A comprehensive evaluation of 100 AI agents has revealed a significant security gap, with a vast majority failing to balance capability with robust defenses. The "AI Risk Quadrant" report, published by Adversa AI, assessed these agents across ten categories, positioning them based on their vulnerability to compromise, the potential impact of a breach, and the strength of their security measures. The findings indicate a concerning trend where the most powerful AI agents often present the largest attack surfaces.

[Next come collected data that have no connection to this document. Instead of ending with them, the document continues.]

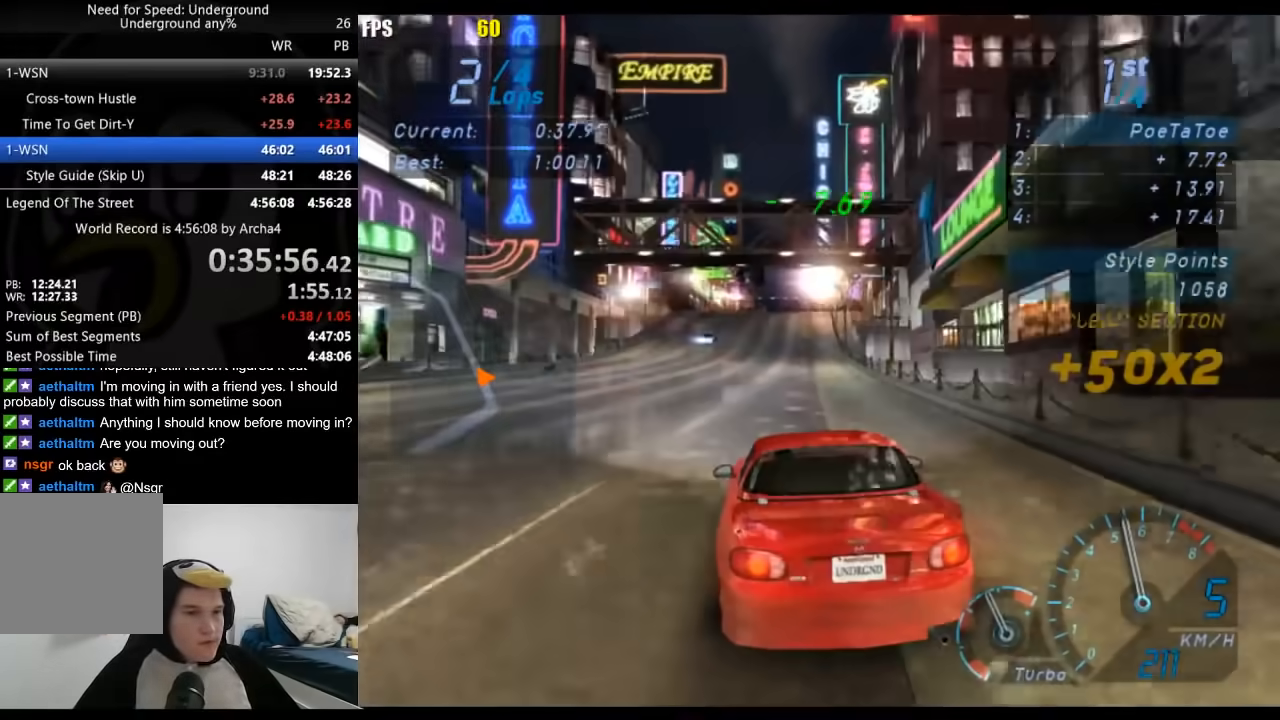
{"buttons": ["R2"], "left_stick": "center", "right_stick": "center", "events": [[217, "left_stick", "right"], [333, "left_stick", "center"]]}
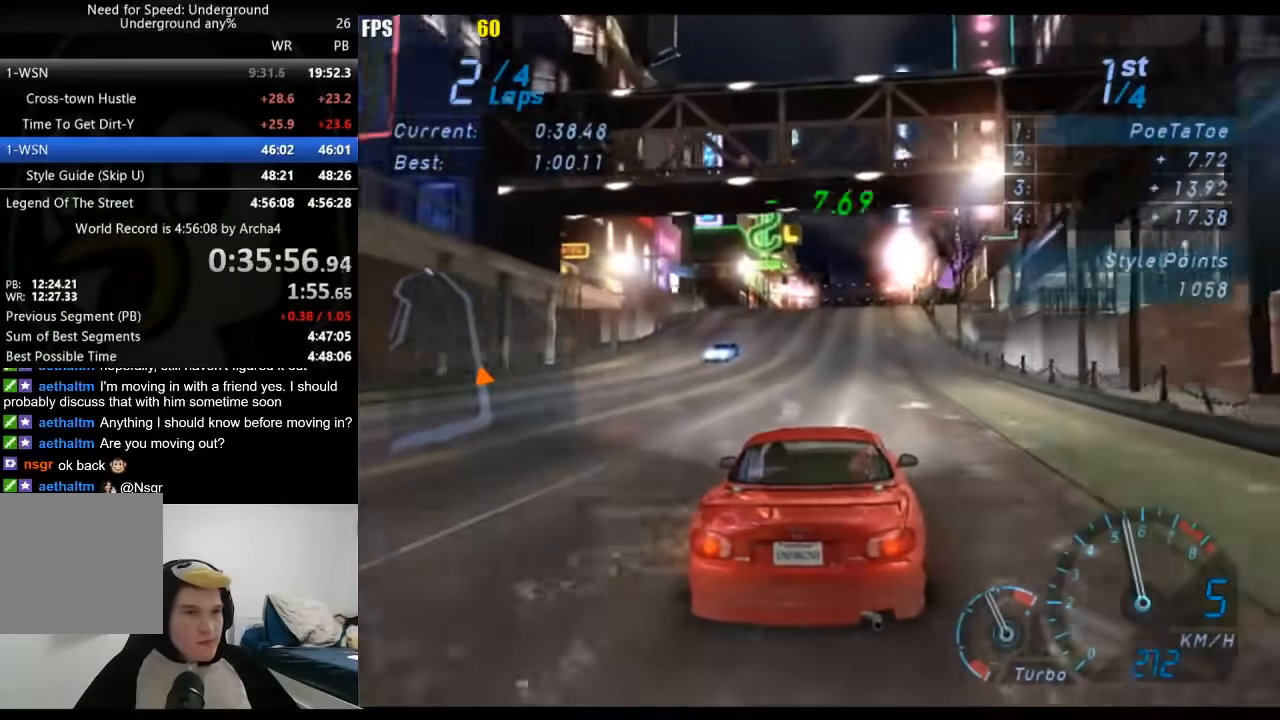
{"buttons": ["R2"], "left_stick": "center", "right_stick": "center", "events": []}
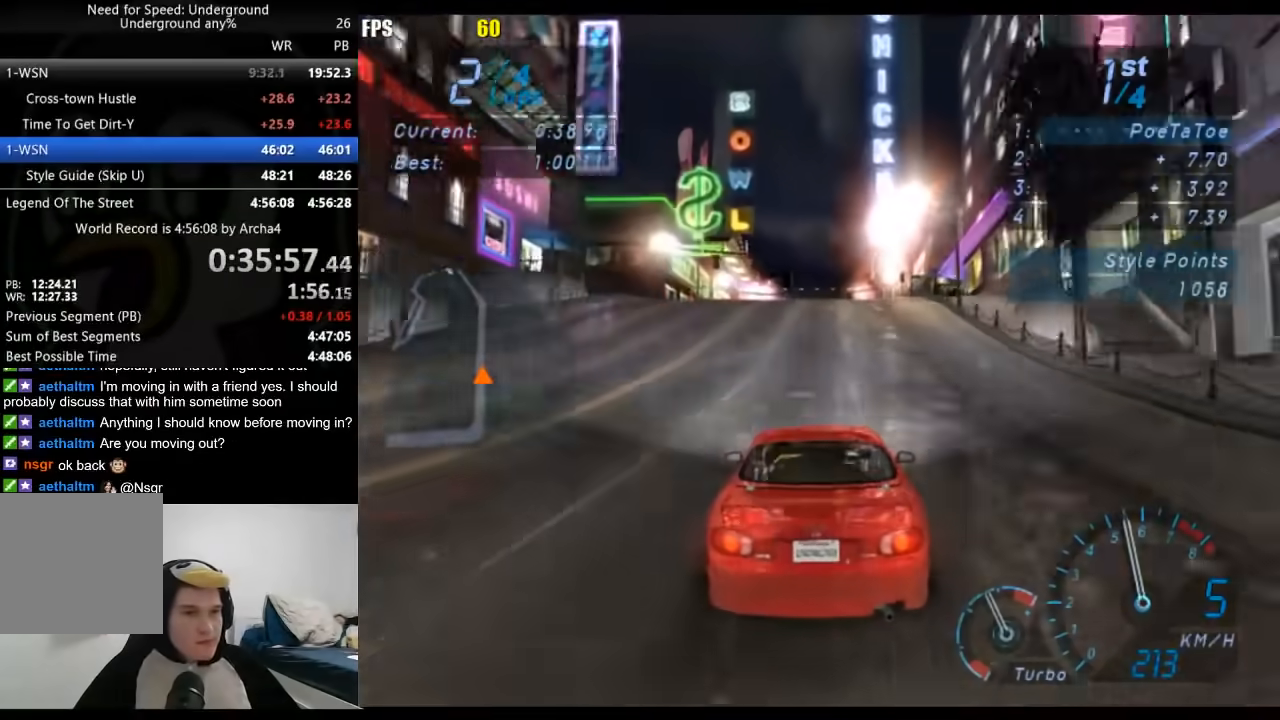
{"buttons": ["R2"], "left_stick": "center", "right_stick": "center", "events": []}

The core issue identified is the "AI agent lethal trifecta," defined as "private data access + exposure to untrusted content + ability for outbound actions." This translates into a familiar cybersecurity challenge: excessive power combined with undue trust and insufficient control. According to Adversa's analysis, 98% of the tested agents exhibit this trifecta, making it difficult for them to be both useful and secure simultaneously. This structural feature of the AI market means that vendors offering the most capable agents also tend to offer the widest attack surface.

Among the categories examined, "computer agents" and "coding agents" showed the most pronounced "power-protection inversion." Computer agents, designed to perform specific tasks for users, are often granted extensive access rights, effectively mirroring the operating system's permissions. A compromise of such an agent could grant an attacker full control over the user's machine. Furthermore, users often lack visibility into the agent's internal processes, making it difficult to ascertain the exact actions taken between receiving an input and generating an output.

The report highlights a critical flaw in user confirmation steps for these agents. Users may approve an action based on its superficial appearance rather than understanding the underlying operations. This "confirmation mismatch" occurs because the interface does not adequately surface the differences between what the human perceives and what the AI agent is actually programmed to do, especially when dealing with complex system interactions.

Coding agents present another significant risk, particularly as AI-assisted software development becomes more prevalent. These agents, ranging from coding copilots to autonomous app builders, can interact with sensitive system components long before code is reviewed. Adversa notes that coding agents "don't just write code – they touch shell, dependencies, and tokens long before a diff lands in review." This means a compromise could directly lead to a production environment breach, bypassing traditional code review defenses.

The danger with coding agents lies not just in generating flawed code, but in their high-trust operations within the software supply chain. Their ability to access secrets, signing keys, and deployment pipelines, coupled with non-deterministic behavior, means that a full action trail can be compromised even if the final code output appears benign. The primary defense, code review, often fails to account for the agent's extensive attack surface and blast radius.

Across the ten agent categories, including general assistants, work copilots, browsers, and data engineering tools, few agents emerged without significant security concerns. Only one agent in the general assistant category and one in data engineering were exceptions to the lethal trifecta. General findings from Adversa indicate that default agent configurations often prioritize speed over safety, and a substantial portion of claimed AI agent defenses are not publicly verifiable.

The report concludes that AI agents often function as black boxes, forcing users into a "take it or leave it" scenario due to business pressures. This lack of transparency and control, combined with inherent security vulnerabilities, underscores the urgent need for improved security practices and auditing within the rapidly evolving AI landscape.